Challenges to equatorial plasma bubble and ionospheric scintillation short‑term forecasting and future aspects in East and Southeast Asia

Abstract

Equatorial plasma bubbles (EPBs) can cause rapid fluctuations in amplitude and phase of radio signals traversing the ionosphere and in turn produce serious ionospheric scintillations and disrupt satellite-based communication links. Whereas numerous studies on the generation and evolution of EPBs have been performed, the prediction of EPB and ionospheric scintillation occurrences still remains unresolved. The generalized Rayleigh–Taylor (R–T) instability has been widely accepted as the physical mechanism responsible for the generation of EPBs. But how the factors, which seed the development of R–T instability and control the dynamics of EPBs and resultant ionospheric scintillations, change on a short-term basis are not clear.
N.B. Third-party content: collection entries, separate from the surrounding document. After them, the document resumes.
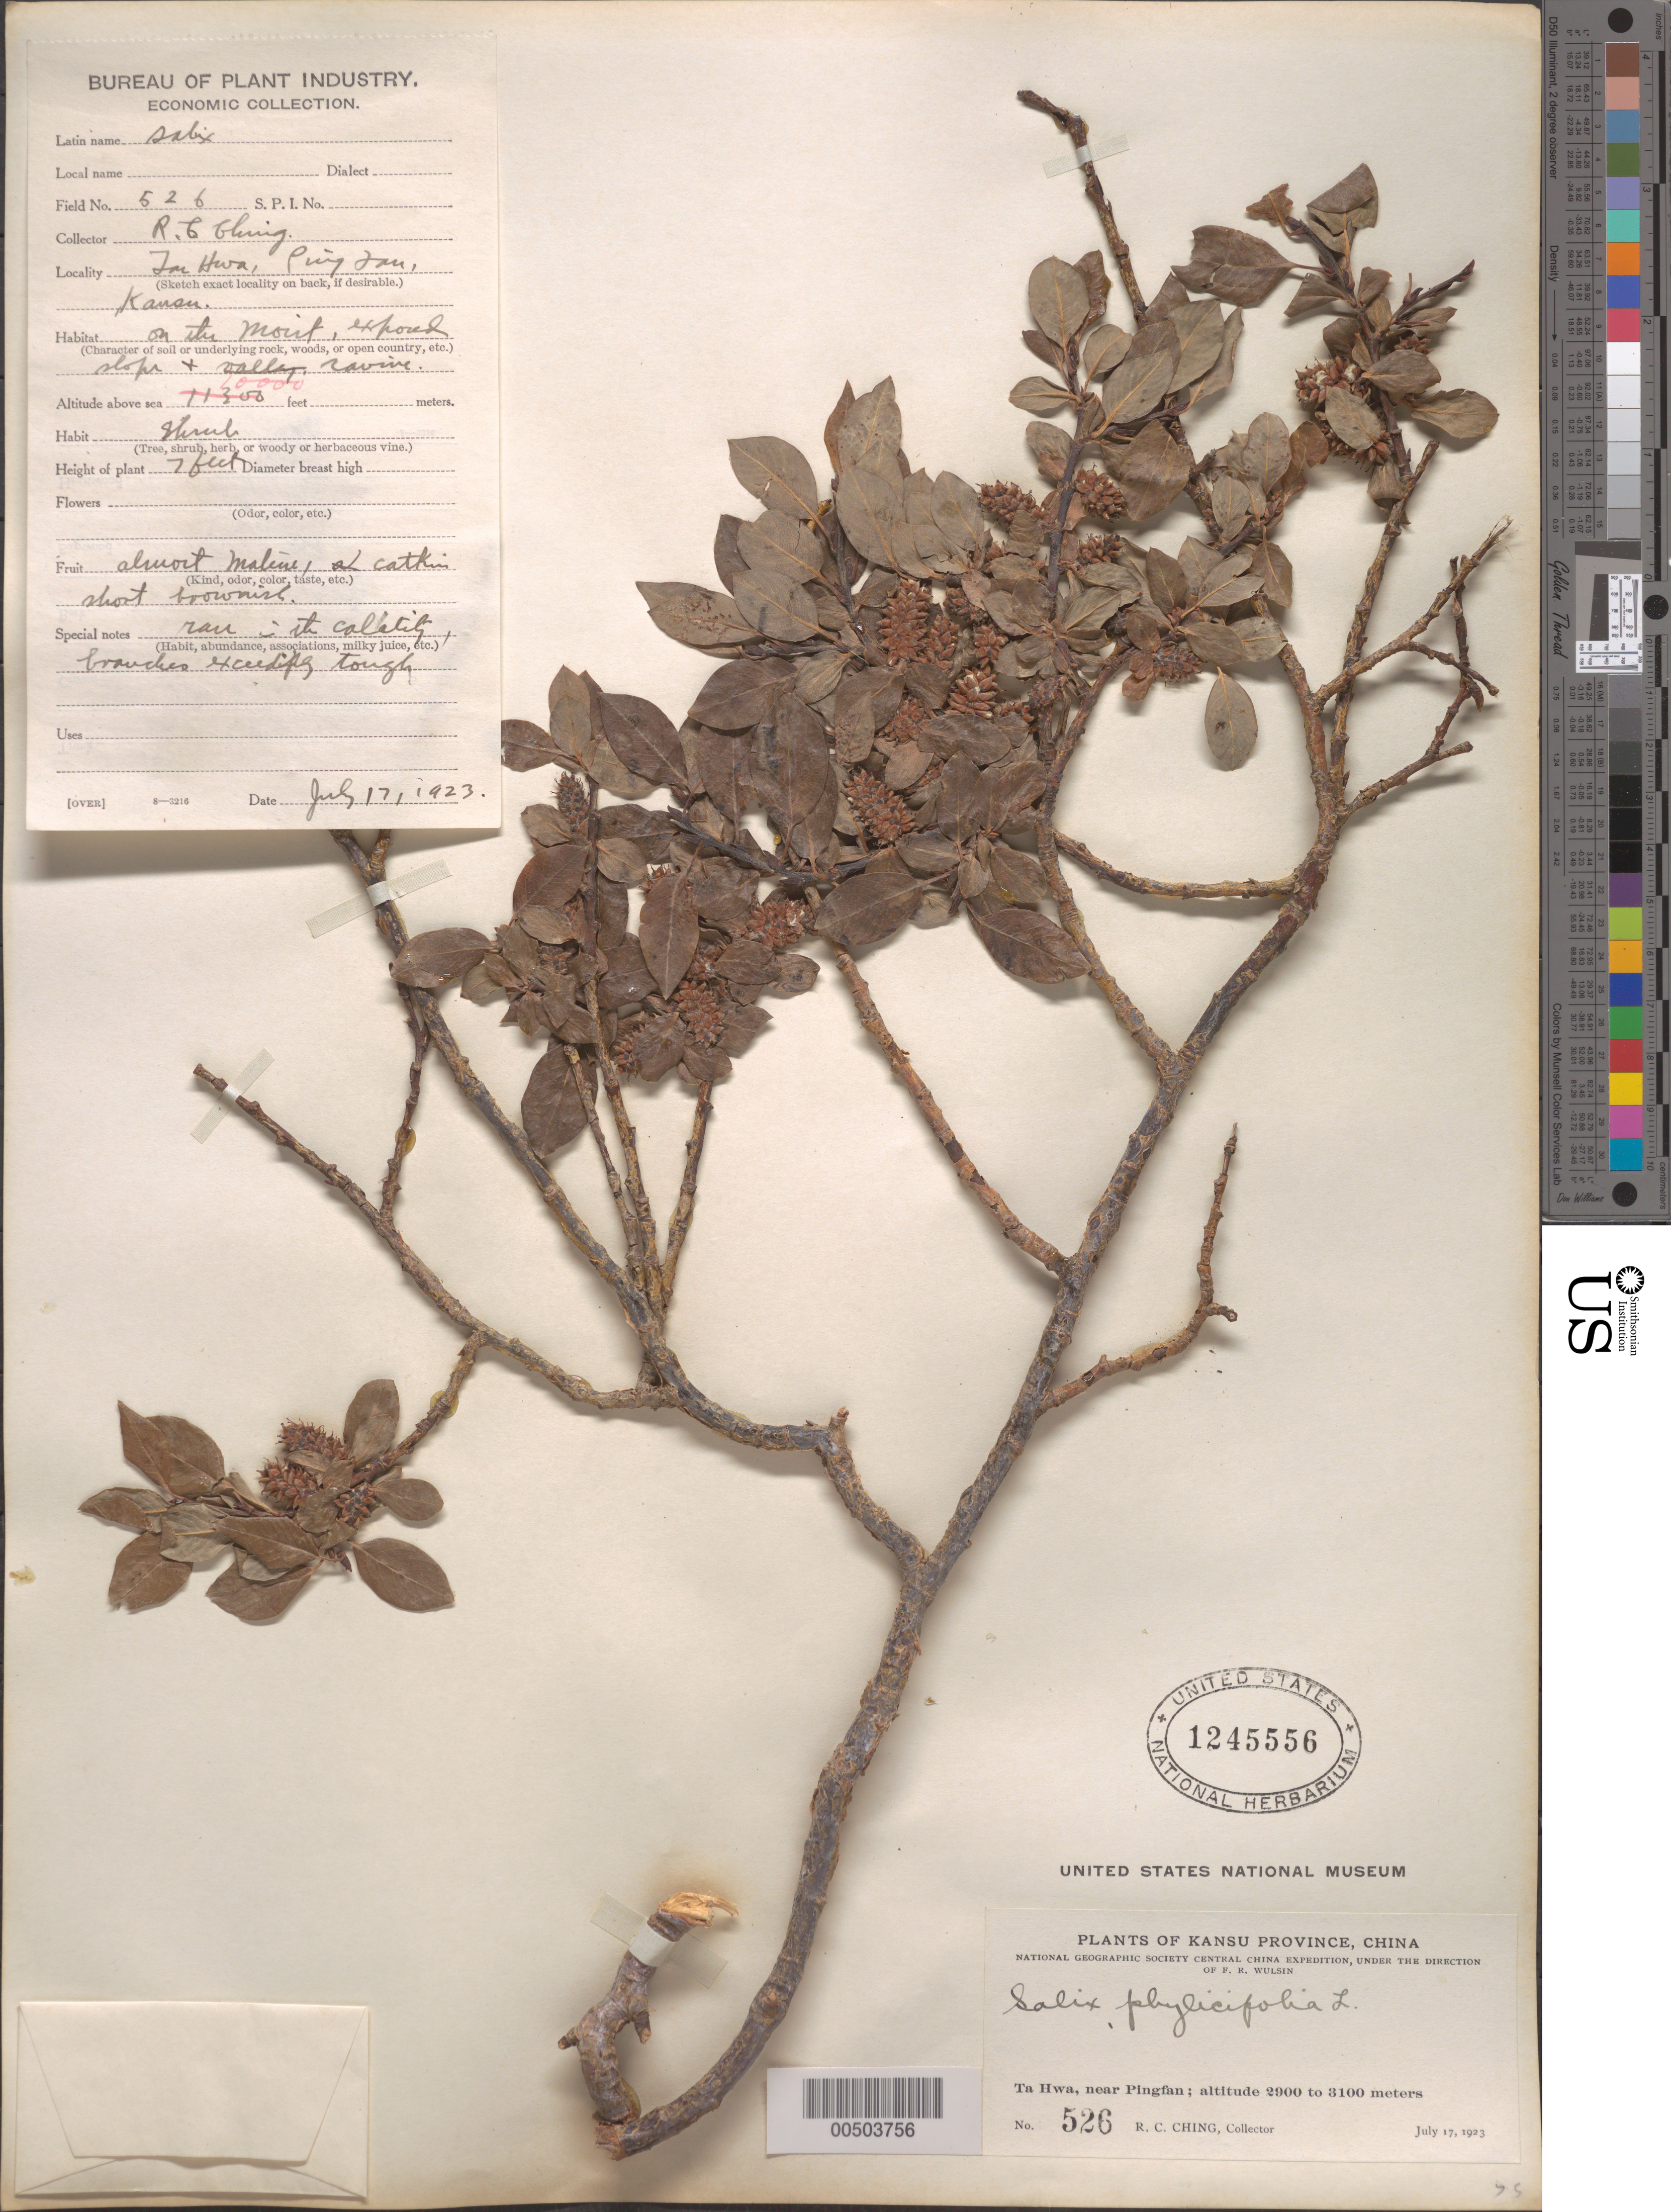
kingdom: Plantae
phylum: Tracheophyta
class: Magnoliopsida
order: Malpighiales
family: Salicaceae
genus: Salix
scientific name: Salix phylicifolia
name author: L.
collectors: R. C. Ching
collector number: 526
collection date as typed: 17 Jul 1923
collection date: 1923-07-17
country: China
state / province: Gansu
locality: Ta Hwa, near Pingfan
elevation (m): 2900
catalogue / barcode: US 1245556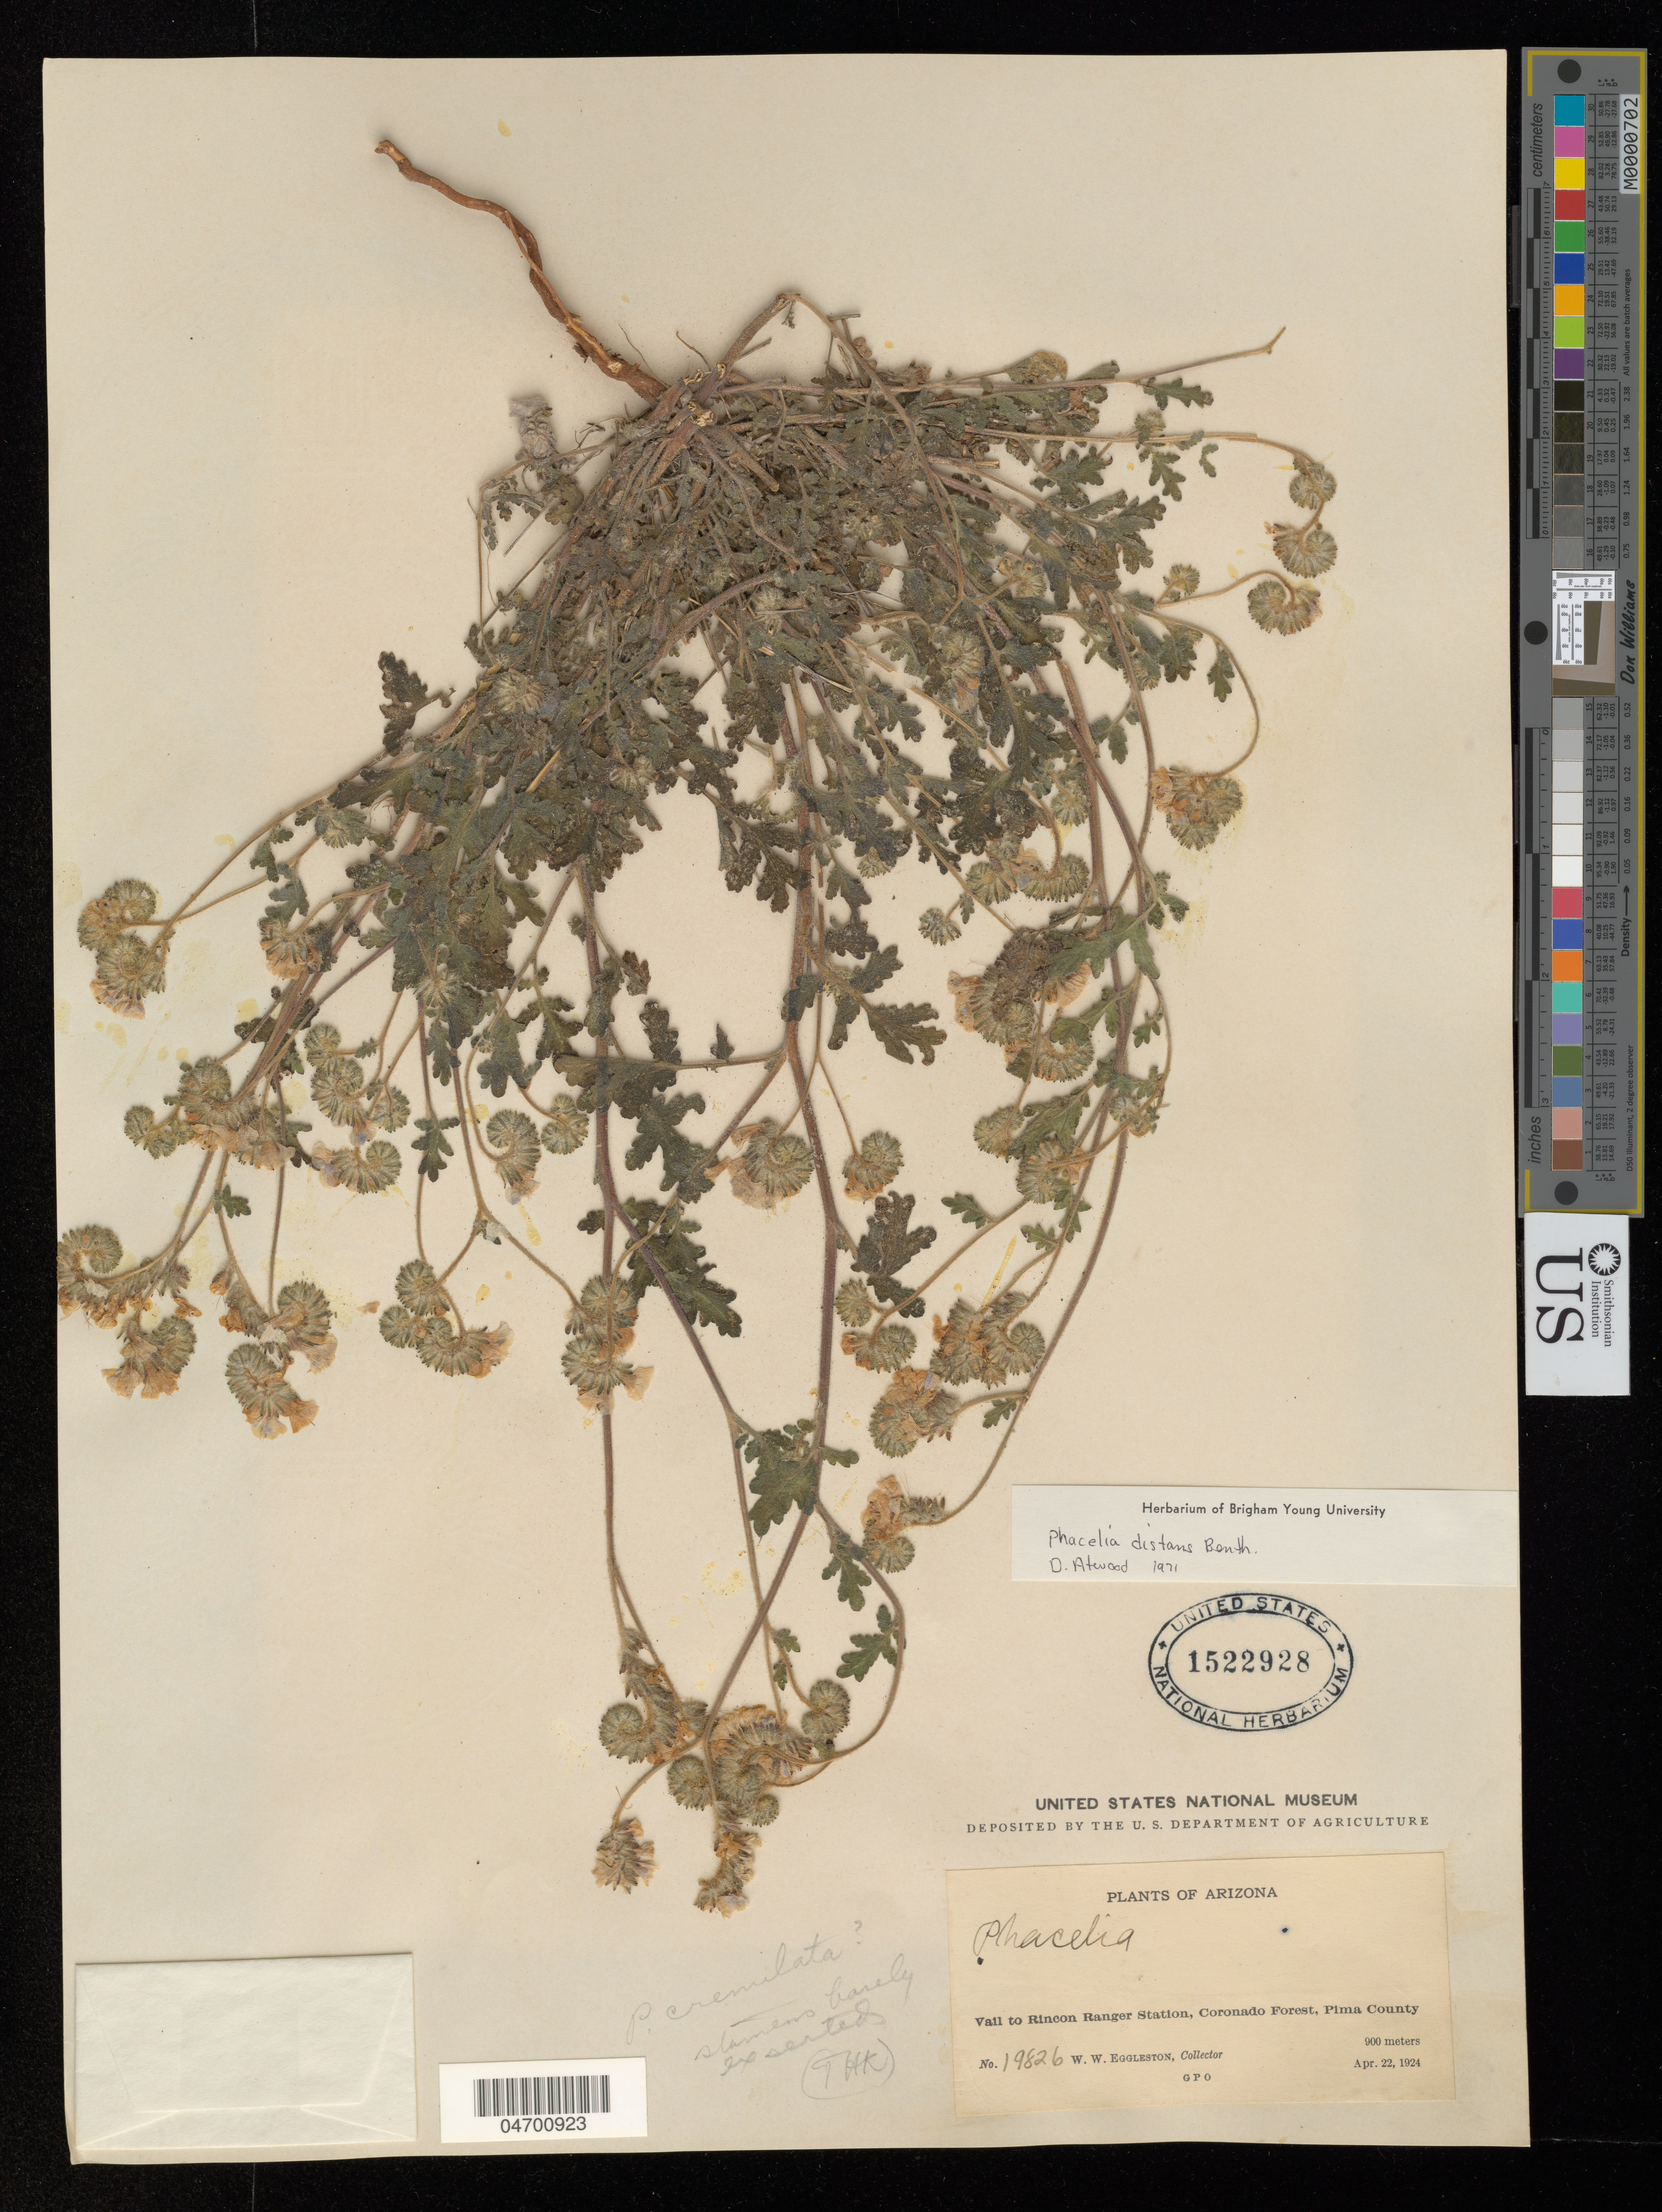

In the East and Southeast Asia, there exist significant differences in the generation rates of EPBs at closely located stations, for example, Kototabang (0.2°S, 100.3°E) and Sanya (18.3°N, 109.6°E), indicating that the decorrelation distance of EPB generation is small (hundreds of kilometers) in longitude. In contrast, after the initial generation of EPBs at one longitude, they can drift zonally more than 2000 km and extend from the magnetic equator to middle latitudes of 40° or higher under some conditions. These features make it difficult to identify the possible seeding sources for the EPBs and to accurately predict their occurrence, especially when the onset locations of EPBs are far outside the observation sector. This paper presents a review on the current knowledge of EPBs and ionospheric scintillations in the East and Southeast Asia, including their generation mechanism and occurrence morphology, and discusses some unresolved issues related to their short-term forecasting, including (1) what factors control the generation of EPBs, its day-to-day variability and storm-time behavior, (2) what factors control the evolution and lifetime of EPBs, and (3) how to accurately determine ionospheric scintillation from EPB measurements. Special focus is given to the whole process of the EPB generation, development and disruption. The current observing capabilities, future new facilities and campaign observations in the East and Southeast Asia in helping to better understand the short-term variability of EPBs and ionospheric scintillations are outlined.